Please don't laugh (or roll your eyes...too much). 
I just cast on 80 stiches onto a double-pointed needle for a hat...first one, ever...
Now is the dreaded time when I have to move some of the stiches onto the other two needles.

My question is; do I move the stiches from the back of my caston row to the other needles or take them from the front where the long (working) thread is hanging?

I hope someone here understands what I'm saying...sheesh!

Scarves were sure a _*LOT*_ easier.


----------



## grams (Sep 10, 2004)

I actually usually go from both ends. Just make sure that you are at and end of the needle with you active yarn and you will be ok however you do it.
Is this your first time knitting in the round? If so, if it won't detract from your project to much just start knitting on one of the dpns, knit as many stitches as you need on that needle; switch to next dpn, and do the same.

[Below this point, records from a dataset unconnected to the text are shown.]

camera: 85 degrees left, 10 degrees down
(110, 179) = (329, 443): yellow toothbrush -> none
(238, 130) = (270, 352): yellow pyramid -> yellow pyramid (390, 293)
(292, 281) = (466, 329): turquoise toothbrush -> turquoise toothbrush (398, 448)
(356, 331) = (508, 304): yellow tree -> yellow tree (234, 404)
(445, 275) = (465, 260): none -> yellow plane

This way when you get to the point where you are knitting from one dpn onto another dpn the next round your will have you join and you won't have to worry about twisting your stitches. You will have a small opening at the bottom of your piece. You can leave it or stitch it up after you are done.
Don't be afraid, you can do it!


----------



## gone-a-milkin (Mar 4, 2007)

Either way will work about the same.  

Probably from the first cat-on stitch would be the easiest, leaving the working tail hanging from the back.

Most important is to not twist them around when you 'join' in the round.

Once you get the hang of it, you can cast them directly onto all 3 needles and not have to transfer them.


----------



## stef (Sep 14, 2002)

Thanks for your patience and quick answers!

Truly...if (after all my questions and puzzlement)_* I*_ can learn to knit, _anyone_ can!


----------



## Pigeon Lady (Apr 4, 2004)

Just a tip, Stef, if your hat has knit and purl ribbing, arrange the stitches so that the first stitch on each needle is a knit stitch. When you knit that first stitch, take time to cinch it up a little tighter to draw it closer to the last stitch from the previous needle. 

Maybe it's just me, but, I find that if the first stitch on a needle is a purl, then there's always a wider gap between it and the last stitch from the previous needle. Makes an ugly ridge down the whole rib.

Does anyone else do this?

Pauline


----------



## stef (Sep 14, 2002)

http://flickr.com/gp/[email protected]/U893ey

If you click on the link it should show a picture of the gauge....I hope.


----------



## stef (Sep 14, 2002)

Well, for pity's sake. Somehow I got this photo in the wrong thread. As you can see from the time, I was probably half asleep!**


----------



## lathermaker (May 7, 2010)

Pigeon Lady said:


> Just a tip, Stef, if your hat has knit and purl ribbing, arrange the stitches so that the first stitch on each needle is a knit stitch. When you knit that first stitch, take time to cinch it up a little tighter to draw it closer to the last stitch from the previous needle.
> 
> Maybe it's just me, but, I find that if the first stitch on a needle is a purl, then there's always a wider gap between it and the last stitch from the previous needle. Makes an ugly ridge down the whole rib.
> 
> ...


Yes, I do! It's a whole lot easier to do some mindless knitting when you know the first stitch is going to be a knit stitch.


----------



## Maura (Jun 6, 2004)

Yea, I also prefer the first stitch to be a knit. I also knit the first row (or rib or purl) without joining, while moving them on to the new needles for the 3 way divide. Then, I join. When I darn the tail in, I just use it to connect the two loose stitches before hiding it. You can't tell.


----------